## INPUT DATA
--------------------

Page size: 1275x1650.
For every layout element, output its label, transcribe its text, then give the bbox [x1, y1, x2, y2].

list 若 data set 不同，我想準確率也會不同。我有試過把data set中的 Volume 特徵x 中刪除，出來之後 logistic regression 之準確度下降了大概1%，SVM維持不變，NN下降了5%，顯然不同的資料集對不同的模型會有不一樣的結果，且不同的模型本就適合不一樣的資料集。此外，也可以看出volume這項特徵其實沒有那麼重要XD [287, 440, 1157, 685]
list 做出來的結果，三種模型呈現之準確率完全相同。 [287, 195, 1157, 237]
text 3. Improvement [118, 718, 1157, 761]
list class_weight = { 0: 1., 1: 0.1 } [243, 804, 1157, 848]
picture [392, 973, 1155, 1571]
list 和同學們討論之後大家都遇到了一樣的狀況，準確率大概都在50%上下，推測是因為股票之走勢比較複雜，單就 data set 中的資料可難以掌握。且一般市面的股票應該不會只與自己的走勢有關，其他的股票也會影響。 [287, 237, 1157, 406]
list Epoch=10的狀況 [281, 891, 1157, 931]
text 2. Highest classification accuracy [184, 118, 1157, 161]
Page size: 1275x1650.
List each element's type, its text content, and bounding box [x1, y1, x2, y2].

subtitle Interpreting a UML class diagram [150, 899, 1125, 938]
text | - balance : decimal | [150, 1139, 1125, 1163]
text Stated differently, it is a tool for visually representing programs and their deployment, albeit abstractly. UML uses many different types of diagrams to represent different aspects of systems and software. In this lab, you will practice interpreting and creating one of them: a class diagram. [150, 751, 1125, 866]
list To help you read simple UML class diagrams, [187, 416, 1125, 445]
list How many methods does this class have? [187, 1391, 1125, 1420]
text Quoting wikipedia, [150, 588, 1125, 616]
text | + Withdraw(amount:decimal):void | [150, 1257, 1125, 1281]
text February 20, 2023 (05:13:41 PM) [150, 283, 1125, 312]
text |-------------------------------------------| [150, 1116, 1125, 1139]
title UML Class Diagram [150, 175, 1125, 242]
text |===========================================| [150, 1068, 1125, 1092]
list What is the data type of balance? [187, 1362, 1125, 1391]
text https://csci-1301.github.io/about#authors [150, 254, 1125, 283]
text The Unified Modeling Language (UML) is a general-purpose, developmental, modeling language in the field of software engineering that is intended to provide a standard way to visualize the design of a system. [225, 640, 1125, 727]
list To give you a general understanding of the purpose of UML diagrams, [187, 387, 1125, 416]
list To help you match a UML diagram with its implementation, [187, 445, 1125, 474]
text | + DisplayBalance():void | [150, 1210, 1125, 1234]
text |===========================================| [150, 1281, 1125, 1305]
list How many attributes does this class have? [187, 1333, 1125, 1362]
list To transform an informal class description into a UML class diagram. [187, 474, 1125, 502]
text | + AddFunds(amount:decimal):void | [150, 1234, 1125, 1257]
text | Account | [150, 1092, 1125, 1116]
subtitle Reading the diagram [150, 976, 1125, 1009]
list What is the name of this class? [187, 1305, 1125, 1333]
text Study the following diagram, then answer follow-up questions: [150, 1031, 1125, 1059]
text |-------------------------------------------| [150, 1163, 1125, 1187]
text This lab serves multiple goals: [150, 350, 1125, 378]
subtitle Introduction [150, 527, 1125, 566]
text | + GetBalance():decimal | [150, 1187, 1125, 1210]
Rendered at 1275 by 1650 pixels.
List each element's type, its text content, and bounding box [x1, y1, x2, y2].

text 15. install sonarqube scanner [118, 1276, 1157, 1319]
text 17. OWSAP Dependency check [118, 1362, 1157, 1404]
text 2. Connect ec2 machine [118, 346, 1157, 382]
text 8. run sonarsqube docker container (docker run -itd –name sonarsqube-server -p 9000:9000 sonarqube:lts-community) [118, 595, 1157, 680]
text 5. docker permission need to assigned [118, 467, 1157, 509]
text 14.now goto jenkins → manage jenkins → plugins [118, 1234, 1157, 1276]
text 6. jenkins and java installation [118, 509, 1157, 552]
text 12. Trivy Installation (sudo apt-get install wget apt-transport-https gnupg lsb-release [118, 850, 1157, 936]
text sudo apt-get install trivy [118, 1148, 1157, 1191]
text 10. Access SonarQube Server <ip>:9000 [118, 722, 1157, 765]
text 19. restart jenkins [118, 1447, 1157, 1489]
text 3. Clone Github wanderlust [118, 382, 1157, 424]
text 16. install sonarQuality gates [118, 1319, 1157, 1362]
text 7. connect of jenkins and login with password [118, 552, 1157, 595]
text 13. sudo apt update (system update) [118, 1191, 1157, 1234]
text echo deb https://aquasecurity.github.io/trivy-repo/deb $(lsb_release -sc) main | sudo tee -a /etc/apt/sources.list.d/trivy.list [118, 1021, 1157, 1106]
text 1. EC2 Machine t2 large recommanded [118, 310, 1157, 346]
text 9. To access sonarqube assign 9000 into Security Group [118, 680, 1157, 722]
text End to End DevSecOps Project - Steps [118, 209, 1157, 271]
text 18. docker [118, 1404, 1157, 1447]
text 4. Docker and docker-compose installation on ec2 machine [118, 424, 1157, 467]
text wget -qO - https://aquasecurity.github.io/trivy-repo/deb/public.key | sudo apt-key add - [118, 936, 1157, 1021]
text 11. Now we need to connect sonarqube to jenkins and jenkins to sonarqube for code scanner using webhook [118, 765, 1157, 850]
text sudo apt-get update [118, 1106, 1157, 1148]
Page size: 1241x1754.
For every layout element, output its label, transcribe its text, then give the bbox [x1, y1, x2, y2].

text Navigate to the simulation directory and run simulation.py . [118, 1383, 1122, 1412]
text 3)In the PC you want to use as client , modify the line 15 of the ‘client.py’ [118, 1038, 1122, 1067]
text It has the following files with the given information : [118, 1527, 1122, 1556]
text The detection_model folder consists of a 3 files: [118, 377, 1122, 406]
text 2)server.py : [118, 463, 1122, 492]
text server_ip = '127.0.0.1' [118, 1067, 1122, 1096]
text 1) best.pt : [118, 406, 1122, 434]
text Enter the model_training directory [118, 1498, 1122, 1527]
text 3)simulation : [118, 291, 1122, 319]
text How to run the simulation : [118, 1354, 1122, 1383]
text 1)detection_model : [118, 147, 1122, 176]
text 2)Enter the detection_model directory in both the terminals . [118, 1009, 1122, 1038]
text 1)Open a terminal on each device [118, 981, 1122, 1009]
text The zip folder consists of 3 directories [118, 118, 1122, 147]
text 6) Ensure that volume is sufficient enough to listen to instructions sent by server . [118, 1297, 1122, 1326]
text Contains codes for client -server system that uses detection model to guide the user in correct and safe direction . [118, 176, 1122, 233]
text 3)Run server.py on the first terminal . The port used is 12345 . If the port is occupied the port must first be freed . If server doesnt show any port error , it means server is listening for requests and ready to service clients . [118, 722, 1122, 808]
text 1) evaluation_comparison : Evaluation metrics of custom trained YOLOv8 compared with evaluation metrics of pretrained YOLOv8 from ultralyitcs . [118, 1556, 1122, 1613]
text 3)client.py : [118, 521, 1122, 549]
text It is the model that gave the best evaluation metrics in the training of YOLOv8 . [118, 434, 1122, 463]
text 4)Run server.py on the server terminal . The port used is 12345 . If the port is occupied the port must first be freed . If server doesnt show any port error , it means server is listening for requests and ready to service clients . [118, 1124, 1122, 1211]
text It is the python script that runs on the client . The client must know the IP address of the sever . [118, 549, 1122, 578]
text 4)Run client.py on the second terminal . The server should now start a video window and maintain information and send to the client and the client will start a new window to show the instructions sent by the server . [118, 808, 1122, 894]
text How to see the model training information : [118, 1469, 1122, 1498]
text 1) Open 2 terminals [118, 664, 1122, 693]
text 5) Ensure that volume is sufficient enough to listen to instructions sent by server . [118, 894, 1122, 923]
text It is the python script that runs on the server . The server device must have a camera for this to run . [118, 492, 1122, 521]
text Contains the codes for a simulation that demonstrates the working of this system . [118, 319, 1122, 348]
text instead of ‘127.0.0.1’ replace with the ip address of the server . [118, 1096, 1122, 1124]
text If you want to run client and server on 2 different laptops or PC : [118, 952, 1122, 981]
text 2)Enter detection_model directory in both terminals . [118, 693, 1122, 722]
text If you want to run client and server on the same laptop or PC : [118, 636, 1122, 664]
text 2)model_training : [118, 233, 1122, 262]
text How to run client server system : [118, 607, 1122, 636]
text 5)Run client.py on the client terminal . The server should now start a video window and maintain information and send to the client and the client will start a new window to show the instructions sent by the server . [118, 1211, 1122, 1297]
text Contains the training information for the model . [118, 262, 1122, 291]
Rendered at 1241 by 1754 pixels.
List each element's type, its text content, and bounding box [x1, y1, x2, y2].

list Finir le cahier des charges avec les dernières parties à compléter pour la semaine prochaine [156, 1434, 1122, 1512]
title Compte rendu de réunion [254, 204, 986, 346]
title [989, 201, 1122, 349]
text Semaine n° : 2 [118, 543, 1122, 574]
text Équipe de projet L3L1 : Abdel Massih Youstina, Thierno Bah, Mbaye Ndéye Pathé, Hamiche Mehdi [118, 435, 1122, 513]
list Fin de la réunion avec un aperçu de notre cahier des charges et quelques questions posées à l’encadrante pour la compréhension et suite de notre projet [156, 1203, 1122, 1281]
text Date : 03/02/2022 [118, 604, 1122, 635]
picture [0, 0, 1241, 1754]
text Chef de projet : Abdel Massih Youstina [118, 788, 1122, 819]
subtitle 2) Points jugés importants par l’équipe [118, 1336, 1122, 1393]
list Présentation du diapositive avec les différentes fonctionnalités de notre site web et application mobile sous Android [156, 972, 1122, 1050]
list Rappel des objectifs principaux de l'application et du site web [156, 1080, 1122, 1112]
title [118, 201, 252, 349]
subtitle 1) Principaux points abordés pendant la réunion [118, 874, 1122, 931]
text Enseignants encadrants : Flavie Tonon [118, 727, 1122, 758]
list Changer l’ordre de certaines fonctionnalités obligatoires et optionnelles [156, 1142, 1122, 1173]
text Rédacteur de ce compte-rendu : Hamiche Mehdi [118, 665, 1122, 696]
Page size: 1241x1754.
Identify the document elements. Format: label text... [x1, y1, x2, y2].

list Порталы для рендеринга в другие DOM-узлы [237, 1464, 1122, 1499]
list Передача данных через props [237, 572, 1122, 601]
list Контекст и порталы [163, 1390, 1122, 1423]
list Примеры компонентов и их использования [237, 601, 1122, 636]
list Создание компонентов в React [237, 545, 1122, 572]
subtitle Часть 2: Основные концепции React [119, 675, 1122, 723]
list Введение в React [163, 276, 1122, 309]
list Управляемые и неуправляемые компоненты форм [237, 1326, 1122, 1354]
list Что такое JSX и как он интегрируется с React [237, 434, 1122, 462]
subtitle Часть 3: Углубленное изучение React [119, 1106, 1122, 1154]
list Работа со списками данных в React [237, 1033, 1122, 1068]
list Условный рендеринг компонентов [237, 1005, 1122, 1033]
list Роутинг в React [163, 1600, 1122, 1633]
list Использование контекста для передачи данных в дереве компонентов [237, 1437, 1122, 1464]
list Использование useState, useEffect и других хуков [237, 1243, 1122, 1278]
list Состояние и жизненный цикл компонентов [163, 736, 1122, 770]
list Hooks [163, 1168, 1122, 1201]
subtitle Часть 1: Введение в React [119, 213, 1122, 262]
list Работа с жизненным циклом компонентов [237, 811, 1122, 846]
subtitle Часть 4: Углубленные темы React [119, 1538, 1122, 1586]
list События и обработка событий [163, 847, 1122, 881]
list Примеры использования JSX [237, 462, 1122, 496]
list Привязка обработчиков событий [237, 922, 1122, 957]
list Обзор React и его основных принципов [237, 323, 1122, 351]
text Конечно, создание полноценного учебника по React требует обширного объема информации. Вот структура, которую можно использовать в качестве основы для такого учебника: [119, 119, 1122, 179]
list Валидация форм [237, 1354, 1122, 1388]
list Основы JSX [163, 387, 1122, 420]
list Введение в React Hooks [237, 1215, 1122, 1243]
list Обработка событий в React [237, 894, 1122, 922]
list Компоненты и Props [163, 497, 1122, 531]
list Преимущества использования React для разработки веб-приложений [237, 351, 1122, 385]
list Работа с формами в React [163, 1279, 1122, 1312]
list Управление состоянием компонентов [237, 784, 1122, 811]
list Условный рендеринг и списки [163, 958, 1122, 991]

--------------------

## SHORT EXERCISE
Recast the lines as a JSON list of strings, one string per line and with no blank lines, starting with the line that contains "subtitle Interpreting a" and going on through the line that contains "text | + AddFunds(amount:decimal):void".

## THE OUTPUT
[
  "subtitle Interpreting a UML class diagram [150, 899, 1125, 938]",
  "text | - balance : decimal | [150, 1139, 1125, 1163]",
  "text Stated differently, it is a tool for visually representing programs and their deployment, albeit abstractly. UML uses many different types of diagrams to represent different aspects of systems and software. In this lab, you will practice interpreting and creating one of them: a class diagram. [150, 751, 1125, 866]",
  "list To help you read simple UML class diagrams, [187, 416, 1125, 445]",
  "list How many methods does this class have? [187, 1391, 1125, 1420]",
  "text Quoting wikipedia, [150, 588, 1125, 616]",
  "text | + Withdraw(amount:decimal):void | [150, 1257, 1125, 1281]",
  "text February 20, 2023 (05:13:41 PM) [150, 283, 1125, 312]",
  "text |-------------------------------------------| [150, 1116, 1125, 1139]",
  "title UML Class Diagram [150, 175, 1125, 242]",
  "text |===========================================| [150, 1068, 1125, 1092]",
  "list What is the data type of balance? [187, 1362, 1125, 1391]",
  "text https://csci-1301.github.io/about#authors [150, 254, 1125, 283]",
  "text The Unified Modeling Language (UML) is a general-purpose, developmental, modeling language in the field of software engineering that is intended to provide a standard way to visualize the design of a system. [225, 640, 1125, 727]",
  "list To give you a general understanding of the purpose of UML diagrams, [187, 387, 1125, 416]",
  "list To help you match a UML diagram with its implementation, [187, 445, 1125, 474]",
  "text | + DisplayBalance():void | [150, 1210, 1125, 1234]",
  "text |===========================================| [150, 1281, 1125, 1305]",
  "list How many attributes does this class have? [187, 1333, 1125, 1362]",
  "list To transform an informal class description into a UML class diagram. [187, 474, 1125, 502]",
  "text | + AddFunds(amount:decimal):void | [150, 1234, 1125, 1257]"
]